-- BEGIN Records to process --
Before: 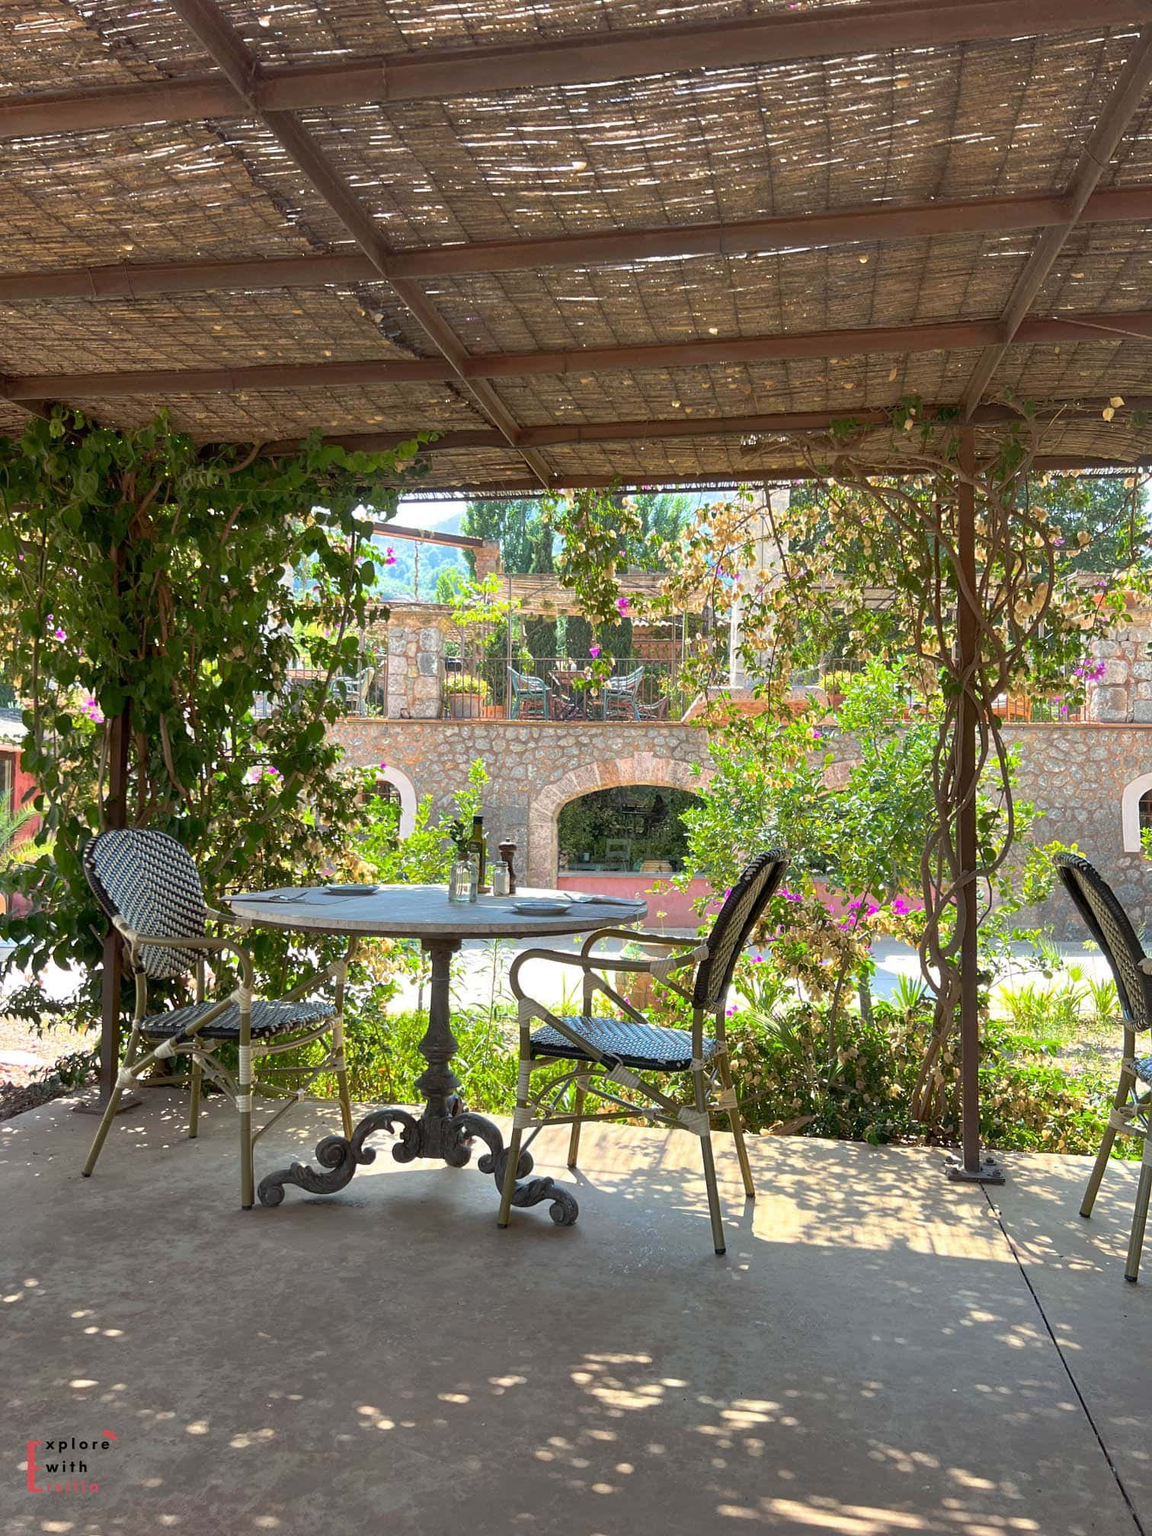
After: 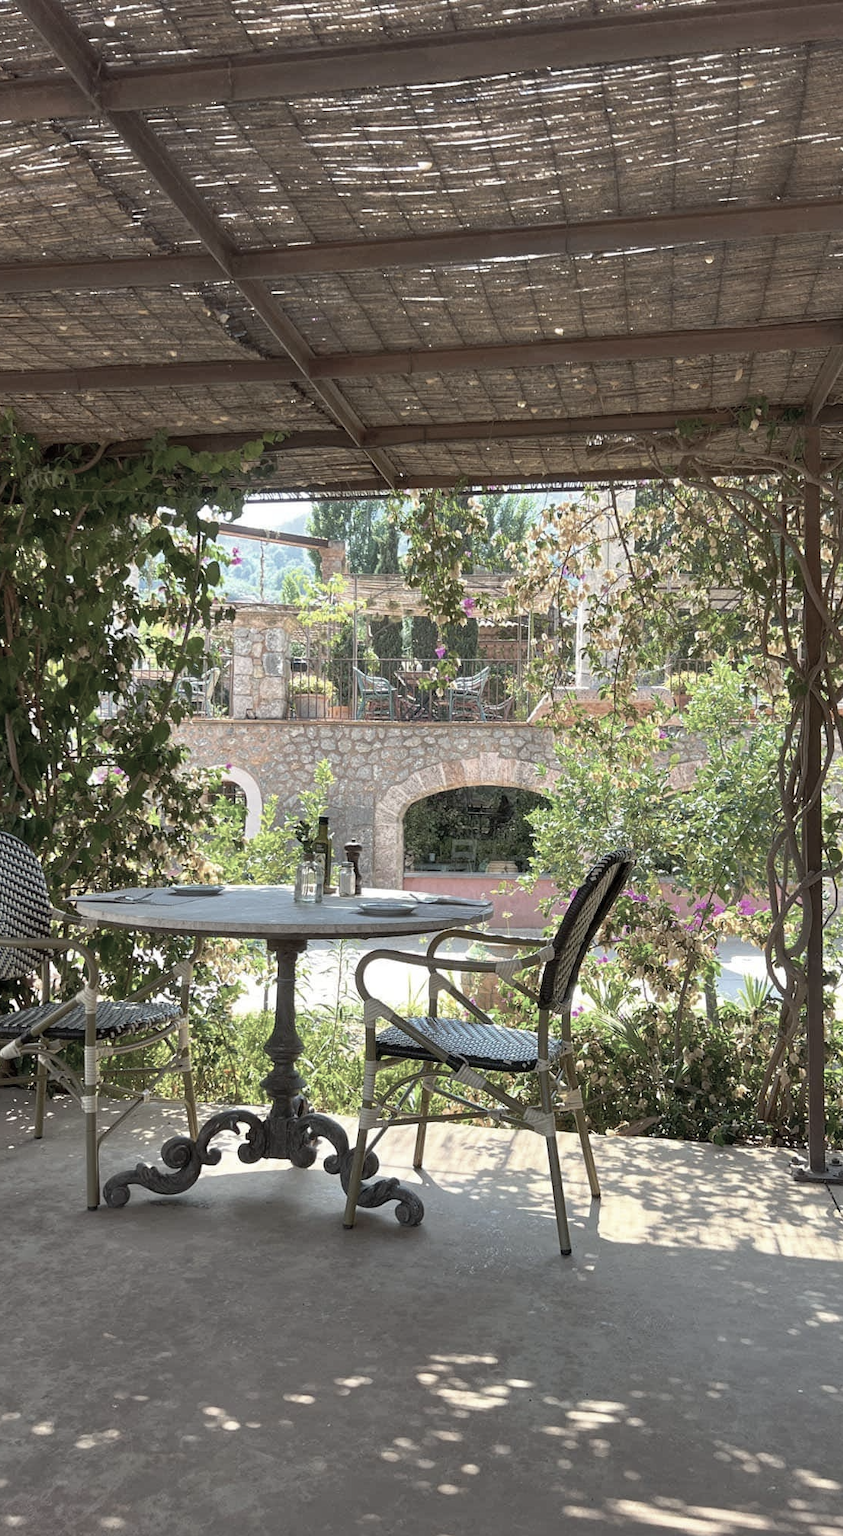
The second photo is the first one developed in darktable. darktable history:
color correction: saturation 0.5
crop: left 13.443%, right 13.31%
-- END Records to process --
**Task**
Report every line of the data above that contains the word "developed", copying each line in full. Treat uppercase and lowercase letters as different.

**Solution**
The second photo is the first one developed in darktable. darktable history:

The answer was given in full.